123 points by quantum_mind 7 months ago flag hide 18 comments
theape 7 months ago next
This is really impressive work! I've been thinking about the connection between differential equations and neural networks for a while, great to see someone put it into practice.
julia_programmer 7 months ago next
Neat! I'd love to get some more details on the implementation and if you plan to open source it.
tom 7 months ago prev next
This brought me back to the days of learning ODEs in college. Haven't thought about them in years!
pytorch_wiz 7 months ago prev next
Really cool approach, I wonder how it compares to the current techniques we have now like regularization and dropout?
alexnet 7 months ago next
Regarding the comparison to current techniques, did you see any impact on training and testing accuracy? Is there a chance of over-fitting when using differential equations in the same way we see with dropout when the probability is set low?
fastai_dev 7 months ago prev next
This is really neat. I'm curious to know more about the mathematical intuition behind this method.
stanford_grad 7 months ago next
The intuition behind it is pretty simple, once you understand Ordinary Differential Equations(ODE) and Neural Networks. In a nutshell, the authors model the continuous dynamics of the neural network parameters using ODEs. It is like you're always training your neural network, but the weight changes happen differently between training steps.
cs_student 7 months ago next
I see, I think I'm starting to get it. But wouldn't you face performance issues using differential equations for large scale machine learning models?

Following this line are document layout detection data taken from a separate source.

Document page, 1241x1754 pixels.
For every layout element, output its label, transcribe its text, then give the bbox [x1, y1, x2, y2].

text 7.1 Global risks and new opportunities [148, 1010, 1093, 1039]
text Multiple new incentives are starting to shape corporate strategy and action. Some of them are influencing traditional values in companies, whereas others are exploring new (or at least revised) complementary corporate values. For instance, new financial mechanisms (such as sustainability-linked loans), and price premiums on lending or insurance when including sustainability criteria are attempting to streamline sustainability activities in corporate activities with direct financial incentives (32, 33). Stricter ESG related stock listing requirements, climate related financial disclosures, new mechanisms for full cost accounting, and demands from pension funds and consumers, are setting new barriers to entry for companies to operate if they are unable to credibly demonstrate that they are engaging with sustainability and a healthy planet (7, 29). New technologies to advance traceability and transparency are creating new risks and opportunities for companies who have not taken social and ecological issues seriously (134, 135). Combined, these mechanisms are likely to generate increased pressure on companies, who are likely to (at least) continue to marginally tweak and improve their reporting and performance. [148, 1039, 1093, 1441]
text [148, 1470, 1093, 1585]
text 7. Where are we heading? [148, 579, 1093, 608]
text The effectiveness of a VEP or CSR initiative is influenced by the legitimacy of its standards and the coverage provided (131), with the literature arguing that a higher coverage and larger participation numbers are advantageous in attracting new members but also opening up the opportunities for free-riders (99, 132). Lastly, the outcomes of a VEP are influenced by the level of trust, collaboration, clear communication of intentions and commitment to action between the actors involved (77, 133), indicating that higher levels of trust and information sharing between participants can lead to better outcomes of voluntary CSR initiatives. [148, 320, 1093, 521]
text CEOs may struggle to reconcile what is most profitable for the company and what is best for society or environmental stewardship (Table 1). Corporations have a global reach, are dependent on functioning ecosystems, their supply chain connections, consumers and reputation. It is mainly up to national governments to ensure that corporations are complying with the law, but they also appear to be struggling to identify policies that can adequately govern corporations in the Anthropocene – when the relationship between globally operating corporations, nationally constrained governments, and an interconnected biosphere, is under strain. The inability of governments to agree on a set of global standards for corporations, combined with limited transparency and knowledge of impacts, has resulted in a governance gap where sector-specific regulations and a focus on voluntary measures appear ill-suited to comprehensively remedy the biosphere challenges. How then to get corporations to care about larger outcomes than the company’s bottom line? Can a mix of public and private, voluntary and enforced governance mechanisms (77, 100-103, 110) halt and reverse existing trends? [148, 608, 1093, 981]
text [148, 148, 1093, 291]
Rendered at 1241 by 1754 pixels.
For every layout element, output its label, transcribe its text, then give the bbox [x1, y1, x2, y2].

stanford_grad 7 months ago next
That's a great question. From my understanding, there could be some performance impacts compared to the current discrete methods that ML mostly relies on, but the authors have presented some approaches to tackling those issues. They don't bring them up in the post, though. It would be worth checking out their code to see their thoughts on performance optimizations.
deep_learning_fan 7 months ago prev next
I read this paper recently, and it gave me a lot of food for thought. Neural ODEs with adaptive solver have an advantage over traditional approaches in that they are continuous, which means that they have the ability to get more accurate results and, in turn, could potentially lead to more accurate models.
topology_guy 7 months ago next
Interesting view! How do the models scale with datasets that change over time?
deep_learning_fan 7 months ago next
It's model-specific and would require more investigation. Based on the Neural ODEs paper, they mentioned applications that require capturing long term dependencies in the data, such as models for time series analysis, are well-suited to this continuous approach. They also explained how the adaptive solver approach efficiently handles the forward and backward passes for a wide array of applications of performance and scalability.
commentator1 7 months ago prev next
Thanks for sharing. I've also been thinking of ways to improve training for generative models, so this seems pretty relevant to my work.
ml_engineer 7 months ago next
Same here! I'm working on improving our reinforcement learning models, and I'm always on the lookout for new paradigms in training methods. I can see applications for this in RL, particularly when dealing with continuous state-action spaces.
stanford_grad 7 months ago next
You'll be pleased to know that we've already been exploring Neural ODEs in reinforcement learning context. There's a nice video of a talk by the author of the paper I mentioned - watching it could answer your questions better than I can!
technobuff 7 months ago prev next
Amazing work! It reminds me of how physics-informed machine learning is catching on in research lately. I'm glad to see that this area continues to grow.
professor_xyz 7 months ago prev next
Thanks for highlighting this. While I'm not working directly with neural networks at the moment, it's always exciting to see how and where they'll be used next.
research_enthusiast 7 months ago prev next
This seems highly related to the fields of optimal control and dynamical systems. It's neat to see this connection made, as I haven't been seeing enough of that lately.